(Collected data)
:::
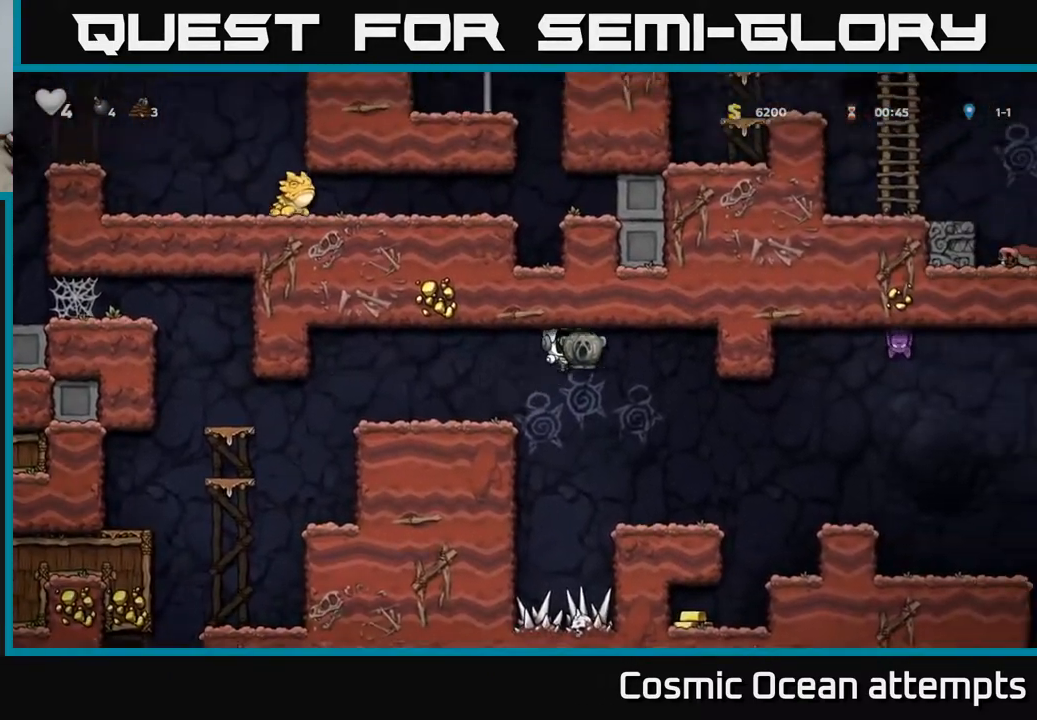
{"buttons": ["DPAD_LEFT"], "left_stick": "center", "events": [[383, "DPAD_RIGHT", "up"], [433, "DPAD_LEFT", "down"]]}
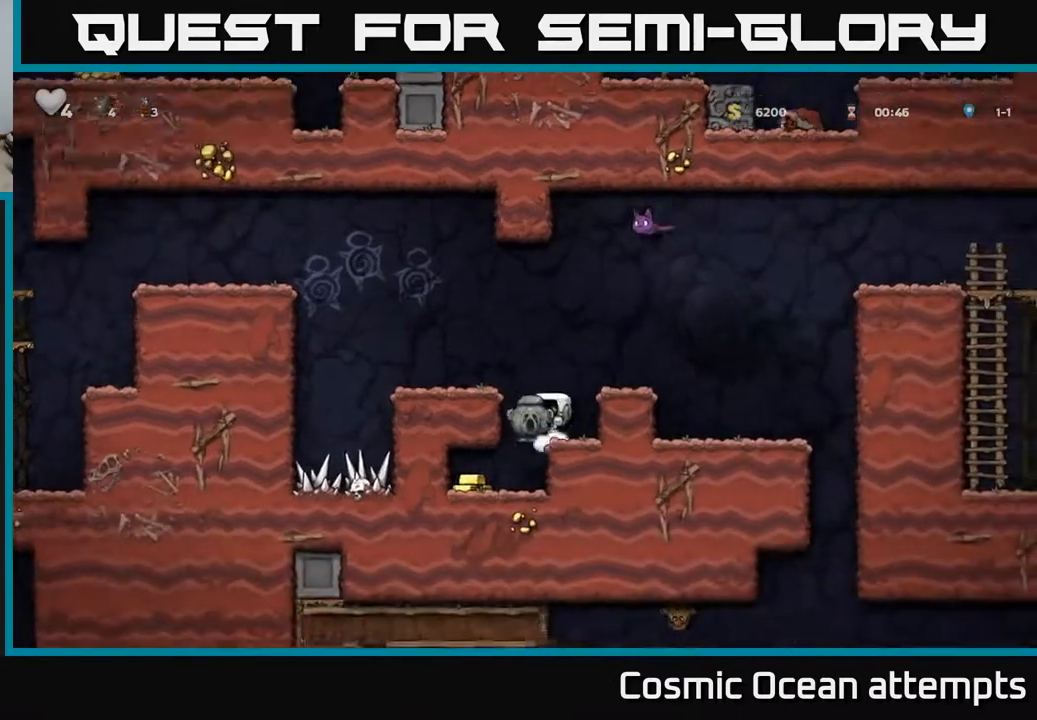
{"buttons": ["DPAD_LEFT"], "left_stick": "center", "events": [[267, "DPAD_LEFT", "up"], [450, "DPAD_LEFT", "down"]]}
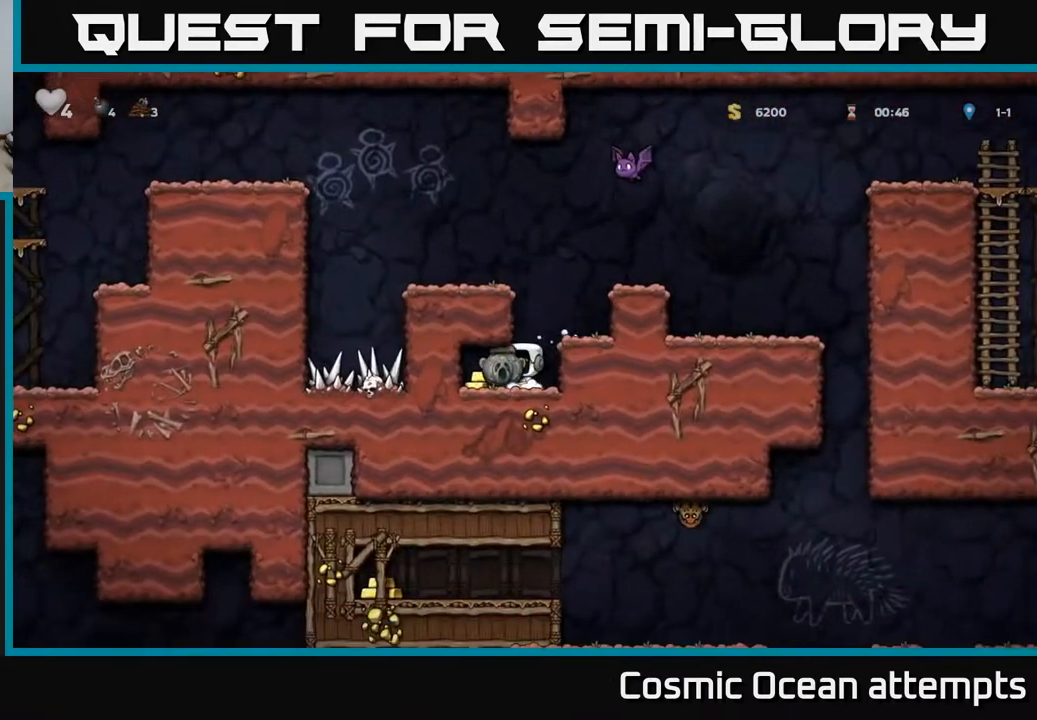
{"buttons": ["DPAD_LEFT"], "left_stick": "center", "events": [[83, "DPAD_LEFT", "up"], [117, "DPAD_RIGHT", "down"], [317, "A", "down"], [350, "DPAD_RIGHT", "up"], [400, "DPAD_LEFT", "down"], [500, "A", "up"]]}
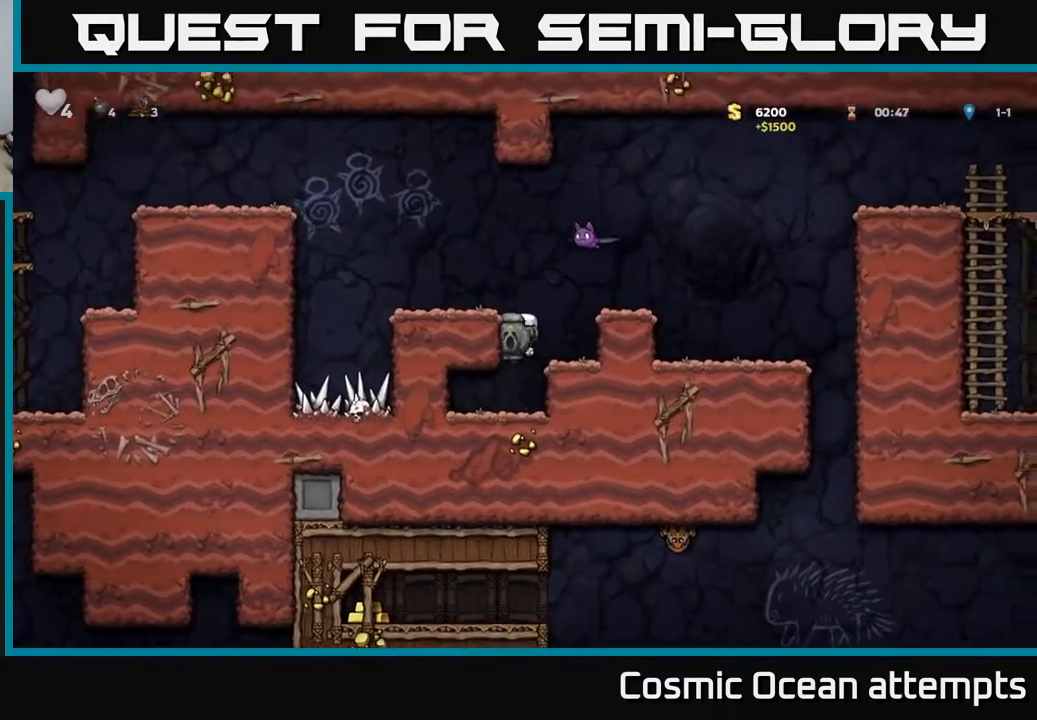
{"buttons": [], "left_stick": "center", "events": [[167, "A", "down"], [283, "A", "up"], [417, "DPAD_LEFT", "up"]]}
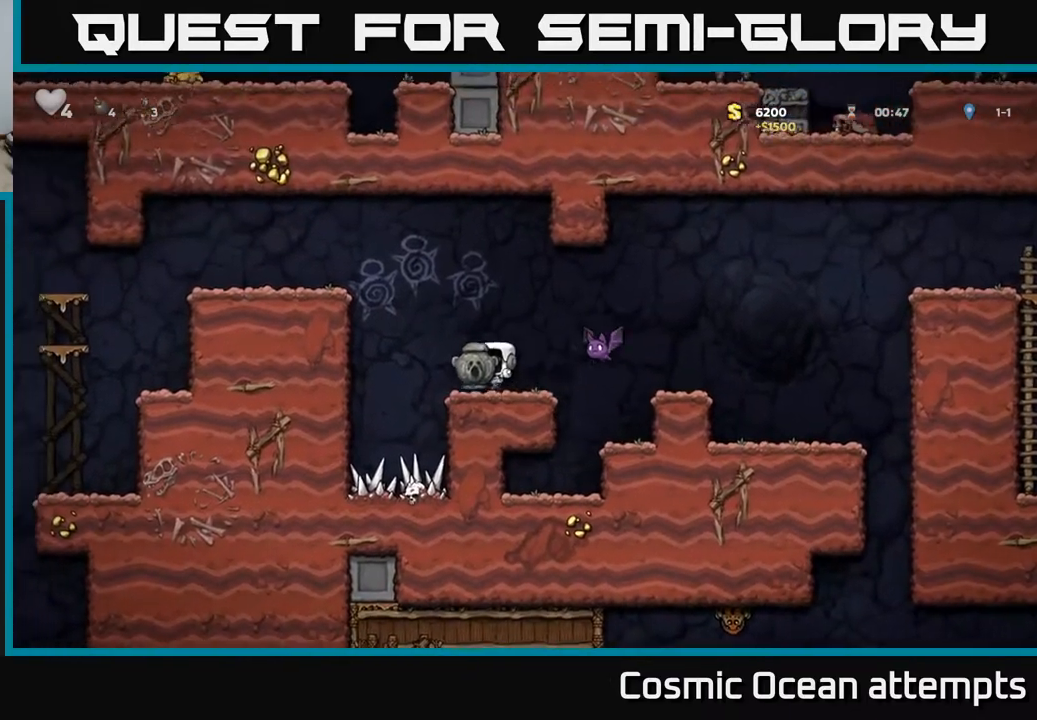
{"buttons": ["A", "DPAD_LEFT"], "left_stick": "center", "events": [[250, "DPAD_LEFT", "down"], [283, "A", "down"]]}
:::
# TASK TO CARRY OUT
Apart from the pictures, every line above must be printed exactly.

# SOLUTION TO THIS EXERCISE
{"buttons": ["DPAD_LEFT"], "left_stick": "center", "events": [[383, "DPAD_RIGHT", "up"], [433, "DPAD_LEFT", "down"]]}
{"buttons": ["DPAD_LEFT"], "left_stick": "center", "events": [[267, "DPAD_LEFT", "up"], [450, "DPAD_LEFT", "down"]]}
{"buttons": ["DPAD_LEFT"], "left_stick": "center", "events": [[83, "DPAD_LEFT", "up"], [117, "DPAD_RIGHT", "down"], [317, "A", "down"], [350, "DPAD_RIGHT", "up"], [400, "DPAD_LEFT", "down"], [500, "A", "up"]]}
{"buttons": [], "left_stick": "center", "events": [[167, "A", "down"], [283, "A", "up"], [417, "DPAD_LEFT", "up"]]}
{"buttons": ["A", "DPAD_LEFT"], "left_stick": "center", "events": [[250, "DPAD_LEFT", "down"], [283, "A", "down"]]}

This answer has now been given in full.